Soon after that progress got harder: my wife and I had our sixth baby in August, and somehow he seemed to be more work than the others. I took over daily math lessons (we homeschool), and I had to let go my biggest client, who needed more hours than I could give. (I’m proud to have given them an orderly transition over several months though.) In January 2022 Peter Eisentraut gave me a thorough review, but I went silent. Still, I had a lot of encouragement from the community, especially Corey Huinker, and eventually doing Postgres got easier again. I had a talk accepted for PgCon 2023, and I worked hard to submit new patches, which I did only weeks before the conference.
The best part of PgCon was getting everyone who cared about my work together in the hallway to agree on the overall approach. I had worried for years about using ranges as well as PERIODs, since the standard doesn’t know anything about ranges. The second-best part was when someone told me I should stop calling myself a Postgres newbie.
At PgCon Peter asked me to re-organize the patches, essentially implementing PERIODs as GENERATED
range columns. It made the code much nicer. I also went back to an Executor Phase approach for FOR PORTION OF
. Using triggers had some problems around updateable views and READ COMMITTED
transaction isolation.
Since May I’ve felt more consistent than during my other Postgres work. I’ve been kept busy by excellent feedback by a meticulous reviewer, Jian He, who has caught many bugs. Often as soon as I get caught up, before I’ve written the email with the new patch files, he finds more things!
Another thing that’s helped is going out once a week (for nearly a year now) to get early dinner then work on Postgres at a local bar. Somehow it’s much easier to do Postgres from somewhere besides my home office, where I do all my normal work.
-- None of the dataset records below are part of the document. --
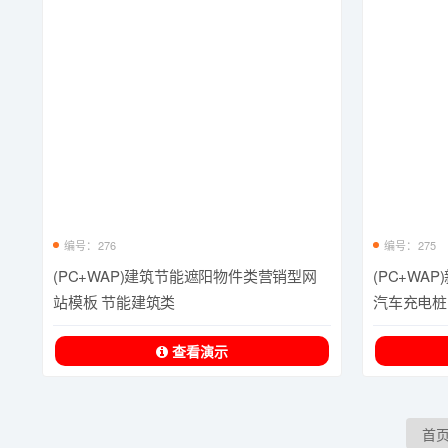
编号：276
编号：275
(PC+WAP)建筑节能遮阳物件类营销型网
(PC+W
站模板 节能建筑类
汽车充电桩
查看演示
首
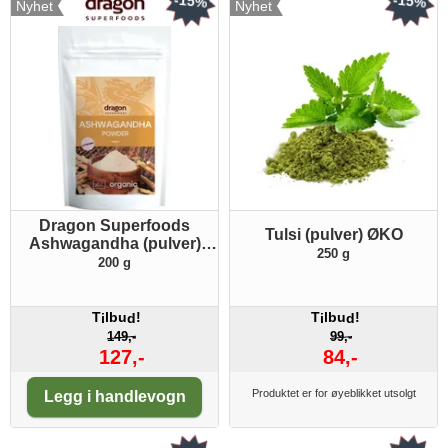
-15%
-15%
Nyhet
Nyhet
Dragon Superfoods
Tulsi (pulver) ØKO
Ashwagandha (pulver)
250 g
ØKO
200 g
T
lbu
!
T
lbu
!
i
d
i
d
149,-
99,-
127,-
84,-
Antall:
Produktet er for øyeblikket utsolgt
Legg i handlevogn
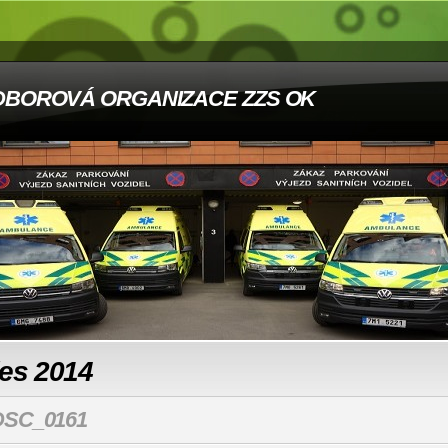
DBOROVÁ ORGANIZACE ZZS OK
les 2014
DSC_0161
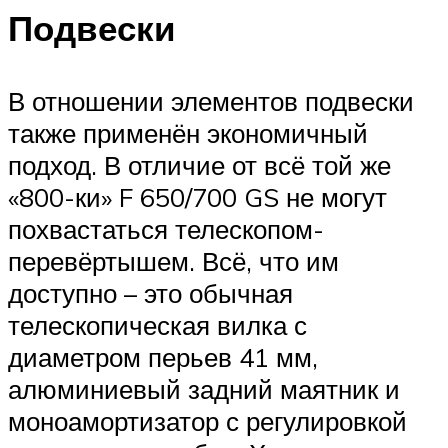
Подвески
В отношении элементов подвески
также применён экономичный
подход. В отличие от всё той же
«800-ки» F 650/700 GS не могут
похвастаться телескопом-
перевёртышем. Всё, что им
доступно – это обычная
телескопическая вилка с
диаметром перьев 41 мм,
алюминиевый задний маятник и
моноамортизатор с регулировкой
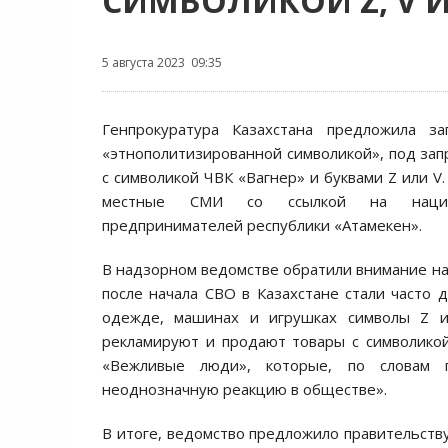
СИМВОЛИКОЙ Z, V 
5 августа 2023 09:35
Генпрокуратура Казахстана предложила з
«этнополитизированной символикой», под зап
с символикой ЧВК «Вагнер» и буквами Z или V
местные СМИ со ссылкой на нацио
предпринимателей республики «Атамекен».
В надзорном ведомстве обратили внимание на 
после начала СВО в Казахстане стали часто 
одежде, машинах и игрушках символы Z и
рекламируют и продают товары с символико
«Вежливые люди», которые, по словам 
неоднозначную реакцию в обществе».
В итоге, ведомство предложило правительству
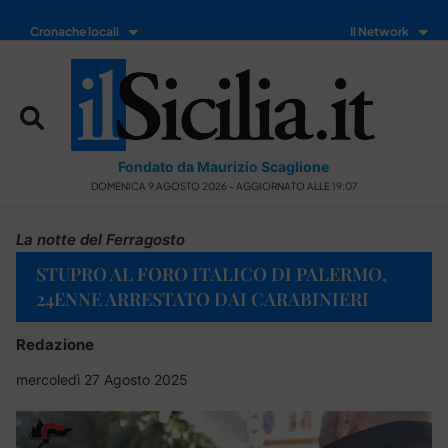
Cronache locali
Il Network
Fondato da Maurizio Scaglione
DOMENICA 9 AGOSTO 2026 - AGGIORNATO ALLE 19:07
La notte del Ferragosto
STUPRO AL FORO ITALICO DI PALERMO,
24ENNE ARRESTATO DAI CARABINIERI
Redazione
mercoledì 27 Agosto 2025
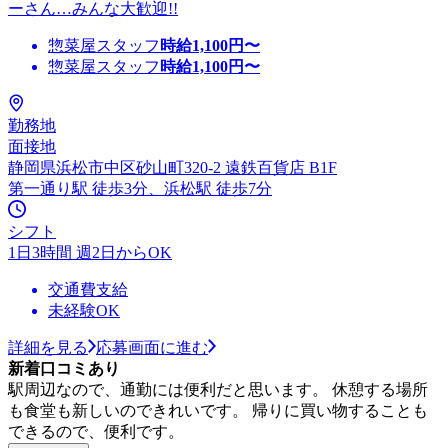
ーさん…みんな大歓迎!!
惣菜屋スタッフ
時給
1,100
円〜
惣菜屋スタッフ
時給
1,100
円〜
勤務地
面接地
静岡県浜松市中区砂山町320-2 遠鉄百貨店 B1F
第一通り駅 徒歩3分、浜松駅 徒歩7分
シフト
1日3時間 週2日からOK
交通費支給
未経験OK
詳細を見る
応募画面に進む
新着口コミあり
駅周辺なので、通勤には便利だと思います。 休憩する場所
も食堂も新しいのできれいです。 帰りに買い物することも
できるので、便利です。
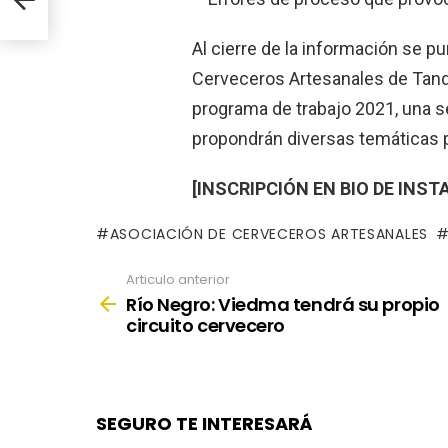
Al cierre de la información se p
Cerveceros Artesanales de Tandi
programa de trabajo 2021, una s
propondrán diversas temáticas p
[INSCRIPCIÓN EN BIO DE INS
ASOCIACIÓN DE CERVECEROS ARTESANALES
Articulo anterior
See
more
Río Negro: Viedma tendrá su propio
circuito cervecero
SEGURO TE INTERESARÁ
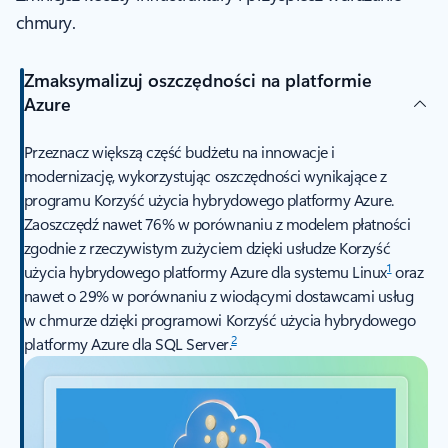
chmury.
Zmaksymalizuj oszczędności na platformie
Azure
Przeznacz większą część budżetu na innowacje i
modernizację, wykorzystując oszczędności wynikające z
programu Korzyść użycia hybrydowego platformy Azure.
Zaoszczędź nawet 76% w porównaniu z modelem płatności
zgodnie z rzeczywistym zużyciem dzięki usłudze Korzyść
1
użycia hybrydowego platformy Azure dla systemu Linux
oraz
nawet o 29% w porównaniu z wiodącymi dostawcami usług
w chmurze dzięki programowi Korzyść użycia hybrydowego
2
platformy Azure dla SQL Server.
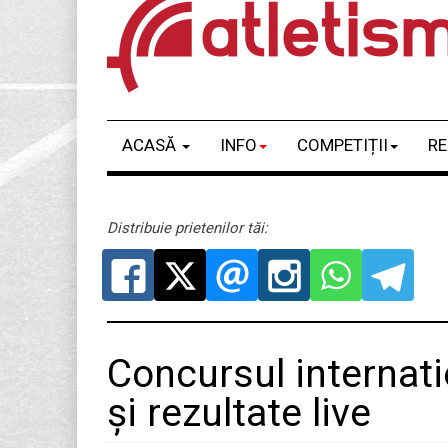
ACASĂ
INFO
COMPETIȚII
RE
Distribuie prietenilor tăi:
Concursul internati
și rezultate live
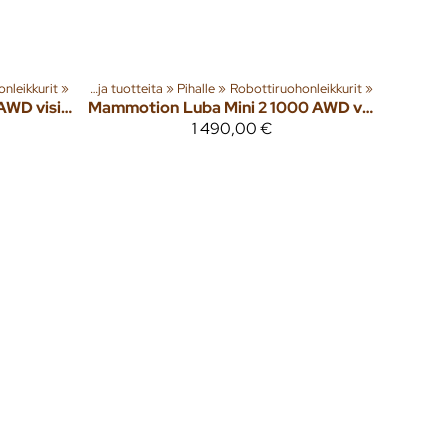
nleikkurit
‪»
Tuoteryhmiä ja tuotteita
‪»
Pihalle
‪»
Robottiruohonleikkurit
‪»
Luba Mini 1500 AWD vision & RTK robottiruohonleikkuri
Mammotion
Luba Mini 2 1000 AWD vision robottiruohonleikkuri
1 490,00 €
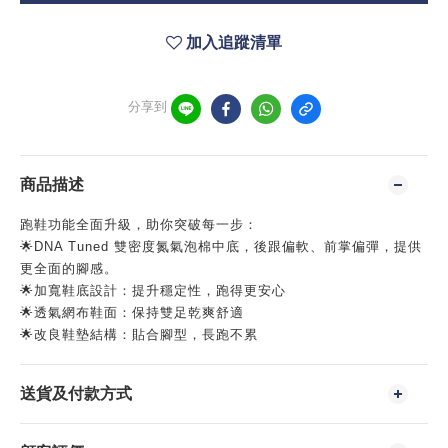
加入追蹤清單
分享到
商品描述
跑鞋功能全面升級，助你突破每一步：
🌟DNA Tuned 雙密度氮氣泡棉中底，後跟偏軟、前掌偏彈，提供
更全面的腳感。
🌟加寬鞋底設計：提升穩定性，跑得更安心
🌟透氣網布鞋面：保持雙足乾爽舒適
🌟改良鞋墊結構：貼合腳型，長跑不累
送貨及付款方式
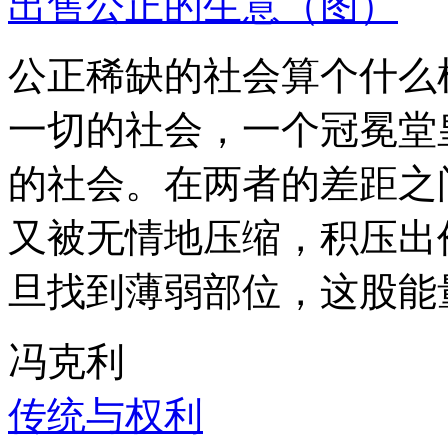
出售公正的生意（图）
公正稀缺的社会算个什么
一切的社会，一个冠冕堂
的社会。在两者的差距之
又被无情地压缩，积压出
旦找到薄弱部位，这股能
冯克利
传统与权利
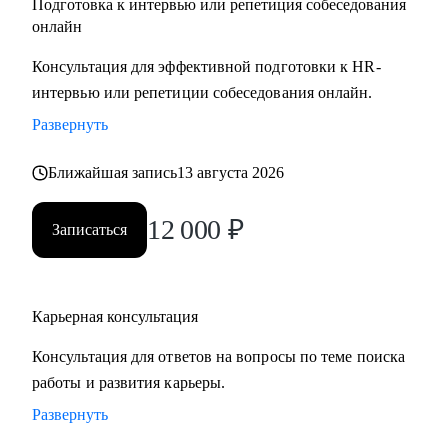
Подготовка к интервью или репетиция собеседования
онлайн
Консультация для эффективной подготовки к HR-
интервью или репетиции собеседования онлайн.
Развернуть
Ближайшая запись
13 августа 2026
12 000
₽
Записаться
Карьерная консультация
Консультация для ответов на вопросы по теме поиска
работы и развития карьеры.
Развернуть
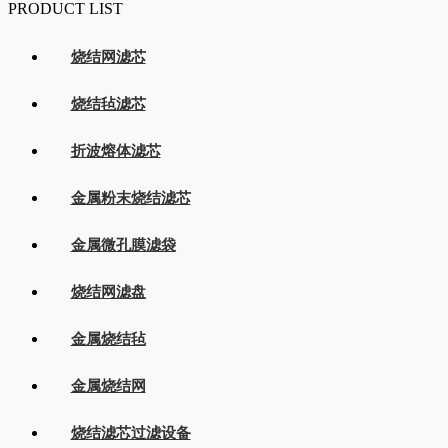
PRODUCT LIST
烧结网滤芯
烧结毡滤芯
折波熔体滤芯
金属粉末烧结滤芯
金属微孔膜滤袋
烧结网滤盘
金属烧结毡
金属烧结网
烧结滤芯过滤设备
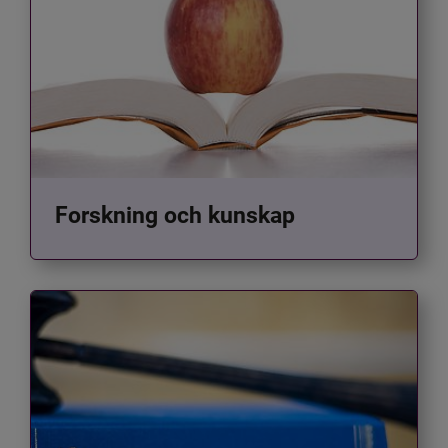
Forskning och kunskap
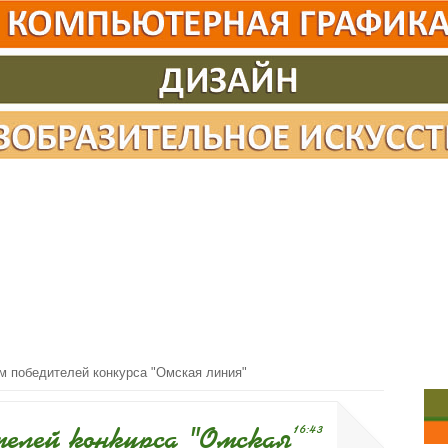
 победителей конкурса "Омская линия"
телей конкурса "Омская
16:43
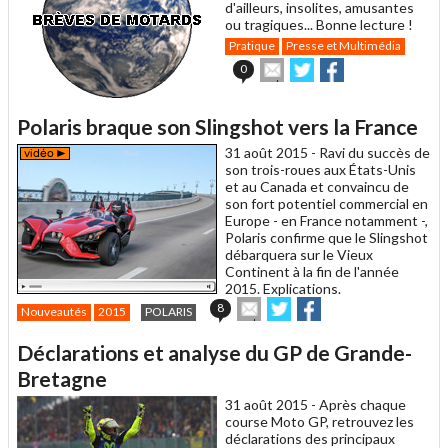
d'ailleurs, insolites, amusantes
ou tragiques... Bonne lecture !
Pratique
Presse et Multimédia
Envoyer
Partager
Partager
0
cet
sur
sur
article
Twitter
Facebook
à
Polaris braque son Slingshot vers la France
un
ami
31 août 2015 -
Ravi du succès de
son trois-roues aux États-Unis
et au Canada et convaincu de
son fort potentiel commercial en
Europe - en France notamment -,
Polaris confirme que le Slingshot
débarquera sur le Vieux
Continent à la fin de l'année
2015. Explications.
Envoyer
Partager
Partager
8
Nouveautés
2015
POLARIS
cet
sur
sur
article
Twitter
Facebook
Déclarations et analyse du GP de Grande-
à
un
Bretagne
ami
31 août 2015 -
Après chaque
course Moto GP, retrouvez les
déclarations des principaux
Getting dinner lets me read something related (lately Designing Data-Intensive Applications by Martin Klepmann and PostgreSQL 14 Internals by Egor Rogov), and it’s fun. Doing just a little every week helps me keep momentum, so that fitting in further progress here and there seems easy. I’m lucky to have a wife who has supported it so often, despite leaving her with the kids and dishes.
I think I have years more work of temporal features to add, first finishing SQL:2011 then going beyond (e.g. temporal outer joins, temporal aggregates, temporal upsert). It’s been a great pleasure!